--- START ---

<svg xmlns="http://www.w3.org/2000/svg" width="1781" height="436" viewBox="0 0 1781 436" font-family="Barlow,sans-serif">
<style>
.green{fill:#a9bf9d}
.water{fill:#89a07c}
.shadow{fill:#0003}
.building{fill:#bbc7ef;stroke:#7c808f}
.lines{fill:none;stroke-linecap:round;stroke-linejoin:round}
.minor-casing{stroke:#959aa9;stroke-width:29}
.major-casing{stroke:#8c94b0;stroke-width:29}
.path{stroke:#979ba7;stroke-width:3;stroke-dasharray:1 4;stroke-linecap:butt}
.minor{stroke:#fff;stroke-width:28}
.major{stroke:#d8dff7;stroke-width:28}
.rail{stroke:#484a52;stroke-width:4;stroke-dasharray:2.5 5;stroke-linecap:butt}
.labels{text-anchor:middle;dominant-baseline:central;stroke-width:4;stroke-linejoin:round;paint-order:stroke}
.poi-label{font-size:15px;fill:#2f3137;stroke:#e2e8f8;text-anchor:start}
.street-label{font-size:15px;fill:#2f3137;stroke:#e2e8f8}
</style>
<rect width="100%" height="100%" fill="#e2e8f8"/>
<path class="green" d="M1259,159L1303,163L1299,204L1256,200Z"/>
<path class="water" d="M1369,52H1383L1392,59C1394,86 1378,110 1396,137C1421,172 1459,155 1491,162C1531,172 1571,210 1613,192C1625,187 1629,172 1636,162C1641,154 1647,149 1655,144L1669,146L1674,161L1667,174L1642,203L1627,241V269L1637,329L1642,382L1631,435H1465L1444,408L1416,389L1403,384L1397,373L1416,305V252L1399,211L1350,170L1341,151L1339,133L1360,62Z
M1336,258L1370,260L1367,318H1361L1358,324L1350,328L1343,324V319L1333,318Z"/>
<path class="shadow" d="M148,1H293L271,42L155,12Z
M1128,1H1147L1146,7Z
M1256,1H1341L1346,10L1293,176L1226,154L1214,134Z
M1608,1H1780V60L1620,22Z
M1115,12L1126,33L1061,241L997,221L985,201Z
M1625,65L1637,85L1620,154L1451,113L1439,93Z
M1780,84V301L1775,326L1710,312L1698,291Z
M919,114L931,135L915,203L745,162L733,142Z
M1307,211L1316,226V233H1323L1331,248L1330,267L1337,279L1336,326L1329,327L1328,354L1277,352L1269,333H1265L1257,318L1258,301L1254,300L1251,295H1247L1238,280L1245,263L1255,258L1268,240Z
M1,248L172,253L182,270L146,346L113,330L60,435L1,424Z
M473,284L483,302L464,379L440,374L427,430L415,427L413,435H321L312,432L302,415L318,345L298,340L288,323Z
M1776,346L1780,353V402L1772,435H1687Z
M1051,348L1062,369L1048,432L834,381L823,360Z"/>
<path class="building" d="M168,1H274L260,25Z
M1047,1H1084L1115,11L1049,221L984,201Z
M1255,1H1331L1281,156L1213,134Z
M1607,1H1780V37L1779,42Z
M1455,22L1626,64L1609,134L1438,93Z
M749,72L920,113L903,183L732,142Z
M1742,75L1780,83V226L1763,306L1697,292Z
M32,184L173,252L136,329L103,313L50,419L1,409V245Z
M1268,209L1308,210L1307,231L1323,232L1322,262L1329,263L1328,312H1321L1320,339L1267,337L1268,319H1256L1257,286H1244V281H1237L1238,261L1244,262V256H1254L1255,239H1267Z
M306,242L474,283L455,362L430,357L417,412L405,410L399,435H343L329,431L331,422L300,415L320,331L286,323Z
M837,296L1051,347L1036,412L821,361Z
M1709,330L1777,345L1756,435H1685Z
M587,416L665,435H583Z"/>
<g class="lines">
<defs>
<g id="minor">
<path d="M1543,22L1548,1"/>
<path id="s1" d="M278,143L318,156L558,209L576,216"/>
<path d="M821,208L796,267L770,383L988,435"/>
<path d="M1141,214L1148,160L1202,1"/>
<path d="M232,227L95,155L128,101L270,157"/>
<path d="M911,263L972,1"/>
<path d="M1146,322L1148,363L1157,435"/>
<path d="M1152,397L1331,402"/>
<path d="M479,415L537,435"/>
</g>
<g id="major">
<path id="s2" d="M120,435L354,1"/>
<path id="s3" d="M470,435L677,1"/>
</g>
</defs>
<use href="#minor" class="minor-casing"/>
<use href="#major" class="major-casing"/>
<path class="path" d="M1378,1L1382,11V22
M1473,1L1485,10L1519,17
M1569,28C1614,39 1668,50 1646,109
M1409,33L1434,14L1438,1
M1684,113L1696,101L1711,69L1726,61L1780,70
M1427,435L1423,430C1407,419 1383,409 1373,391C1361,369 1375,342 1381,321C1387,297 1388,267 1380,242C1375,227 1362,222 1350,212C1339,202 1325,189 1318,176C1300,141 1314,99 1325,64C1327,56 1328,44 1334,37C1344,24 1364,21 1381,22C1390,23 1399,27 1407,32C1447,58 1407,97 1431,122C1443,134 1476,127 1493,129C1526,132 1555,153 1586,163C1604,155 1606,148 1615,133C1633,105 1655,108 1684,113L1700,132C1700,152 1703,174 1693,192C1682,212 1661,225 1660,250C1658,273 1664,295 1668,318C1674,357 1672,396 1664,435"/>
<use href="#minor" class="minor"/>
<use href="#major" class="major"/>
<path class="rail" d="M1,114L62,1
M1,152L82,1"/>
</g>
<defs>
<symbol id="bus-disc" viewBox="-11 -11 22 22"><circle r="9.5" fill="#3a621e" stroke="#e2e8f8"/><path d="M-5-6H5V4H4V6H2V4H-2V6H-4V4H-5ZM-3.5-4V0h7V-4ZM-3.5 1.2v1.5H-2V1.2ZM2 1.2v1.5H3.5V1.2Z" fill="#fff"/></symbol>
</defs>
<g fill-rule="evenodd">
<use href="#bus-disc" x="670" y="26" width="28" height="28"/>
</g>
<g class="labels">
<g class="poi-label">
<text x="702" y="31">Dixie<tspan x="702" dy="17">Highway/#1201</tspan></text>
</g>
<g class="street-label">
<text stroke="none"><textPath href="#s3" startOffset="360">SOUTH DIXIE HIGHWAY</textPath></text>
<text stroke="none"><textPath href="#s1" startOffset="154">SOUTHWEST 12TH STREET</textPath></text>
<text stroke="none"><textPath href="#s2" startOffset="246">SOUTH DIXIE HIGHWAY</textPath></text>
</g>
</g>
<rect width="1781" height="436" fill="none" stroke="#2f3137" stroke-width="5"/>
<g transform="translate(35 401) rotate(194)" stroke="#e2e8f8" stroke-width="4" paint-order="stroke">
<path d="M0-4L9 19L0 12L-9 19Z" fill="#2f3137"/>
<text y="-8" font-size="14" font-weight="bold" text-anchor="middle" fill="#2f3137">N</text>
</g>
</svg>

--- END ---

# ABOUT THIS EXERCISE
Reproduce the data in full, exactly.

# OUTPUT BELOW
<svg xmlns="http://www.w3.org/2000/svg" width="1781" height="436" viewBox="0 0 1781 436" font-family="Barlow,sans-serif">
<style>
.green{fill:#a9bf9d}
.water{fill:#89a07c}
.shadow{fill:#0003}
.building{fill:#bbc7ef;stroke:#7c808f}
.lines{fill:none;stroke-linecap:round;stroke-linejoin:round}
.minor-casing{stroke:#959aa9;stroke-width:29}
.major-casing{stroke:#8c94b0;stroke-width:29}
.path{stroke:#979ba7;stroke-width:3;stroke-dasharray:1 4;stroke-linecap:butt}
.minor{stroke:#fff;stroke-width:28}
.major{stroke:#d8dff7;stroke-width:28}
.rail{stroke:#484a52;stroke-width:4;stroke-dasharray:2.5 5;stroke-linecap:butt}
.labels{text-anchor:middle;dominant-baseline:central;stroke-width:4;stroke-linejoin:round;paint-order:stroke}
.poi-label{font-size:15px;fill:#2f3137;stroke:#e2e8f8;text-anchor:start}
.street-label{font-size:15px;fill:#2f3137;stroke:#e2e8f8}
</style>
<rect width="100%" height="100%" fill="#e2e8f8"/>
<path class="green" d="M1259,159L1303,163L1299,204L1256,200Z"/>
<path class="water" d="M1369,52H1383L1392,59C1394,86 1378,110 1396,137C1421,172 1459,155 1491,162C1531,172 1571,210 1613,192C1625,187 1629,172 1636,162C1641,154 1647,149 1655,144L1669,146L1674,161L1667,174L1642,203L1627,241V269L1637,329L1642,382L1631,435H1465L1444,408L1416,389L1403,384L1397,373L1416,305V252L1399,211L1350,170L1341,151L1339,133L1360,62Z
M1336,258L1370,260L1367,318H1361L1358,324L1350,328L1343,324V319L1333,318Z"/>
<path class="shadow" d="M148,1H293L271,42L155,12Z
M1128,1H1147L1146,7Z
M1256,1H1341L1346,10L1293,176L1226,154L1214,134Z
M1608,1H1780V60L1620,22Z
M1115,12L1126,33L1061,241L997,221L985,201Z
M1625,65L1637,85L1620,154L1451,113L1439,93Z
M1780,84V301L1775,326L1710,312L1698,291Z
M919,114L931,135L915,203L745,162L733,142Z
M1307,211L1316,226V233H1323L1331,248L1330,267L1337,279L1336,326L1329,327L1328,354L1277,352L1269,333H1265L1257,318L1258,301L1254,300L1251,295H1247L1238,280L1245,263L1255,258L1268,240Z
M1,248L172,253L182,270L146,346L113,330L60,435L1,424Z
M473,284L483,302L464,379L440,374L427,430L415,427L413,435H321L312,432L302,415L318,345L298,340L288,323Z
M1776,346L1780,353V402L1772,435H1687Z
M1051,348L1062,369L1048,432L834,381L823,360Z"/>
<path class="building" d="M168,1H274L260,25Z
M1047,1H1084L1115,11L1049,221L984,201Z
M1255,1H1331L1281,156L1213,134Z
M1607,1H1780V37L1779,42Z
M1455,22L1626,64L1609,134L1438,93Z
M749,72L920,113L903,183L732,142Z
M1742,75L1780,83V226L1763,306L1697,292Z
M32,184L173,252L136,329L103,313L50,419L1,409V245Z
M1268,209L1308,210L1307,231L1323,232L1322,262L1329,263L1328,312H1321L1320,339L1267,337L1268,319H1256L1257,286H1244V281H1237L1238,261L1244,262V256H1254L1255,239H1267Z
M306,242L474,283L455,362L430,357L417,412L405,410L399,435H343L329,431L331,422L300,415L320,331L286,323Z
M837,296L1051,347L1036,412L821,361Z
M1709,330L1777,345L1756,435H1685Z
M587,416L665,435H583Z"/>
<g class="lines">
<defs>
<g id="minor">
<path d="M1543,22L1548,1"/>
<path id="s1" d="M278,143L318,156L558,209L576,216"/>
<path d="M821,208L796,267L770,383L988,435"/>
<path d="M1141,214L1148,160L1202,1"/>
<path d="M232,227L95,155L128,101L270,157"/>
<path d="M911,263L972,1"/>
<path d="M1146,322L1148,363L1157,435"/>
<path d="M1152,397L1331,402"/>
<path d="M479,415L537,435"/>
</g>
<g id="major">
<path id="s2" d="M120,435L354,1"/>
<path id="s3" d="M470,435L677,1"/>
</g>
</defs>
<use href="#minor" class="minor-casing"/>
<use href="#major" class="major-casing"/>
<path class="path" d="M1378,1L1382,11V22
M1473,1L1485,10L1519,17
M1569,28C1614,39 1668,50 1646,109
M1409,33L1434,14L1438,1
M1684,113L1696,101L1711,69L1726,61L1780,70
M1427,435L1423,430C1407,419 1383,409 1373,391C1361,369 1375,342 1381,321C1387,297 1388,267 1380,242C1375,227 1362,222 1350,212C1339,202 1325,189 1318,176C1300,141 1314,99 1325,64C1327,56 1328,44 1334,37C1344,24 1364,21 1381,22C1390,23 1399,27 1407,32C1447,58 1407,97 1431,122C1443,134 1476,127 1493,129C1526,132 1555,153 1586,163C1604,155 1606,148 1615,133C1633,105 1655,108 1684,113L1700,132C1700,152 1703,174 1693,192C1682,212 1661,225 1660,250C1658,273 1664,295 1668,318C1674,357 1672,396 1664,435"/>
<use href="#minor" class="minor"/>
<use href="#major" class="major"/>
<path class="rail" d="M1,114L62,1
M1,152L82,1"/>
</g>
<defs>
<symbol id="bus-disc" viewBox="-11 -11 22 22"><circle r="9.5" fill="#3a621e" stroke="#e2e8f8"/><path d="M-5-6H5V4H4V6H2V4H-2V6H-4V4H-5ZM-3.5-4V0h7V-4ZM-3.5 1.2v1.5H-2V1.2ZM2 1.2v1.5H3.5V1.2Z" fill="#fff"/></symbol>
</defs>
<g fill-rule="evenodd">
<use href="#bus-disc" x="670" y="26" width="28" height="28"/>
</g>
<g class="labels">
<g class="poi-label">
<text x="702" y="31">Dixie<tspan x="702" dy="17">Highway/#1201</tspan></text>
</g>
<g class="street-label">
<text stroke="none"><textPath href="#s3" startOffset="360">SOUTH DIXIE HIGHWAY</textPath></text>
<text stroke="none"><textPath href="#s1" startOffset="154">SOUTHWEST 12TH STREET</textPath></text>
<text stroke="none"><textPath href="#s2" startOffset="246">SOUTH DIXIE HIGHWAY</textPath></text>
</g>
</g>
<rect width="1781" height="436" fill="none" stroke="#2f3137" stroke-width="5"/>
<g transform="translate(35 401) rotate(194)" stroke="#e2e8f8" stroke-width="4" paint-order="stroke">
<path d="M0-4L9 19L0 12L-9 19Z" fill="#2f3137"/>
<text y="-8" font-size="14" font-weight="bold" text-anchor="middle" fill="#2f3137">N</text>
</g>
</svg>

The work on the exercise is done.